Abstract: This article draws on Kukla’s “Institutional Definition of Health” to provide a definition of “psychiatric condition” that delineates the proper bounds of psychiatry. I argue that this definition must include requirements that psychiatrization of a condition benefit the well-being of (1) the society as a collective and (2) the individual whose condition is in question. I then suggest that psychiatry understand individual well-being in terms of the subjective values of individuals. Finally, I propose that psychiatry’s understanding of collective well-being should be the result of a “socially objective” process and give certain desiderata for this understanding.

*Winner of the 2022 Karl Jaspers Award from the Association for the Advancement of Philosophy and Psychiatry (AAPP)*

Abstract: This article brings together considerations from philosophical work on standpoint epistemology, feminist philosophy of science, and epistemic injustice to examine a particular problem facing contemporary psychiatry: the conflict between the conceptual resources of psychiatric medicine and alternative conceptualizations like those of the neurodiversity movement and psychiatric abolitionism.
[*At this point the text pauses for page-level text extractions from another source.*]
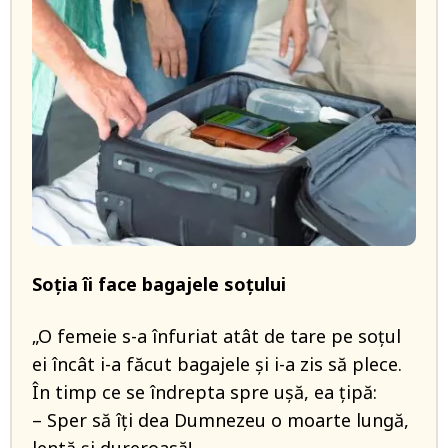
Soția îi face bagajele soțului
„O femeie s-a înfuriat atât de tare pe soţul
ei încât i-a făcut bagajele şi i-a zis să plece.
În timp ce se îndrepta spre uşă, ea ţipă:
– Sper să îţi dea Dumnezeu o moarte lungă,
lentă şi dureroasă!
I argue that resistance to fully considering such alternative conceptualizations in processes such as the revision of the Diagnostic and Statistical Manual of Mental Disorders emerges in part from a particular form of epistemic injustice (hermeneutical ignorance) leveled against a particular social group (which I call the "psychopathologized"). Further, insofar as the objectivity which psychiatry should aspire to is a kind of "social objectivity" which requires incorporation of various normative perspectives, this particular form of epistemic injustice threatens to undermine its scientific objectivity. Although many questions regarding implementation remain, this implies that psychiatry must grapple substantively with radical reconceptualizations of its domain if it is to achieve legitimate scientific objectivity.